The rumbling came closer, and the ground under the GIs vibrated subtly.  As the first vehicle rolled into sight, a collective prayer of relief ascended from Saunders and his men.  The camo helmet popped up, its wearer still wary about leaving his cover.  But there was no mistaking the bright white star emblazoned on the sides of the four trucks wending their way through the woods.  Saunders rose to his full height, signaling his men to do the same.  They poured out onto the road, and the little convoy halted when it saw them. 

"Hey, Sergeant, you and your men headed to Hanley's CP?" called the driver of the lead truck.
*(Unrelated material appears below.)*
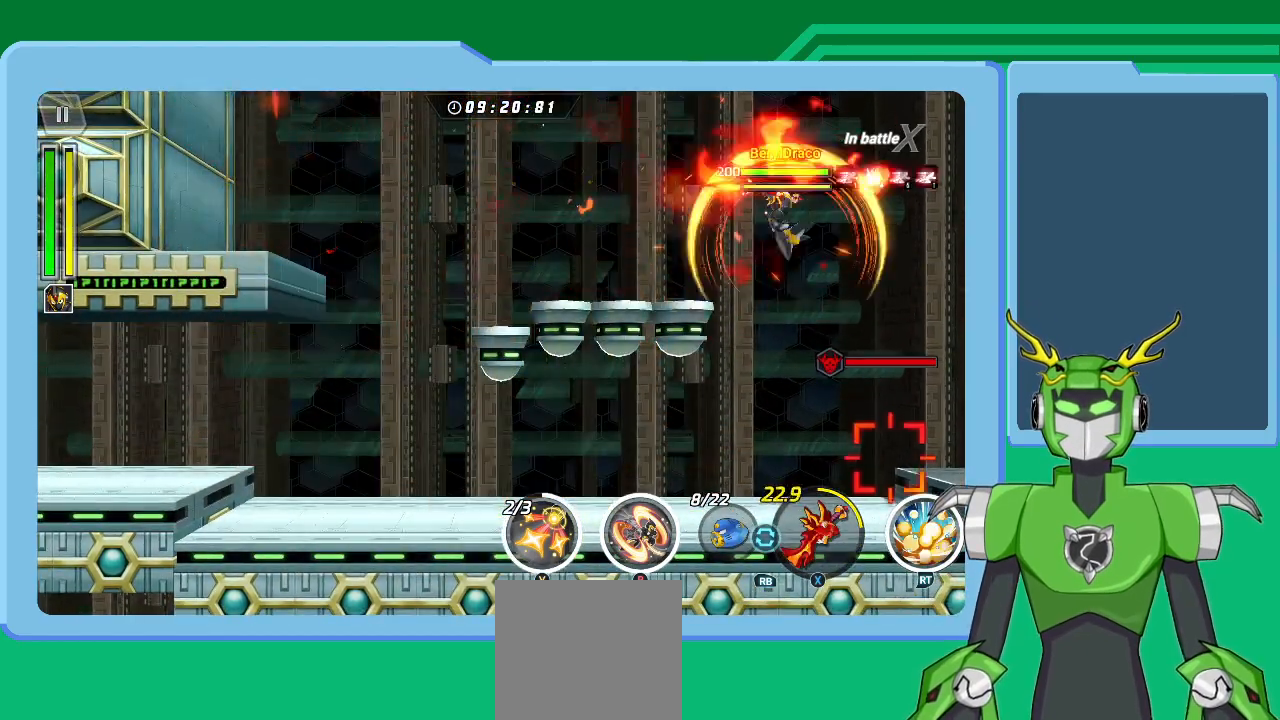
{"buttons": ["X", "L1"], "left_stick": "left", "right_stick": "center", "events": [[300, "left_stick", "down-left"], [500, "left_stick", "left"]]}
"Sure are," Saunders replied, thumbing his helmet back from his eyes.

"Want a ride?"

Saunders looked around at his men and grinned unexpectedly.  "Whaddaya think?" he asked almost playfully.

"Yeah!" the squad cheered as one.

"Hop in back," the driver invited.

"Man, this is the life," remarked Kirby as he settled gratefully onto the floor of one of the trucks. 

"You ain't just a-whistlin' 'Dixie'," agreed Billy, plopping down beside Littlejohn.




"Thanks for the lift."  Saunders shook hands with the driver as he climbed down from the cab.

"You bet," the driver replied as he lifted his foot from the brake and slowly let the truck roll forward.

His squad clustered around him once more, Sgt. Saunders scanned the demolished town for any clue as to which basement Lt. Hanley had picked for his CP.  Movement near one of the buildings caught his eye, and he watched a young soldier hurry into view.  "Hey, Soldier," Saunders called, "can you tell me where to find Lieutenant Hanley?"  Confident that now he would be directed to his destination, Saunders absently wiped his nose with the back of his hand.

Much to the astonishment of the first squad, the soldier glanced at the ragged little bunch and simply continued on his way.

Saunders' eyebrows shot up.  With a swiftness his casual stance had belied, he crossed the rutted street and blocked the insubordinate soldier's path.  "I asked you a question, Private," Saunders stated quietly.

The private looked Saunders up and down, taking in the muddy uniform riddled with rips and stained with blood.  "Look, Sergeant," the private suggested in a gratingly patronizing voice, "why don't you go get some rest and let me get on with my work."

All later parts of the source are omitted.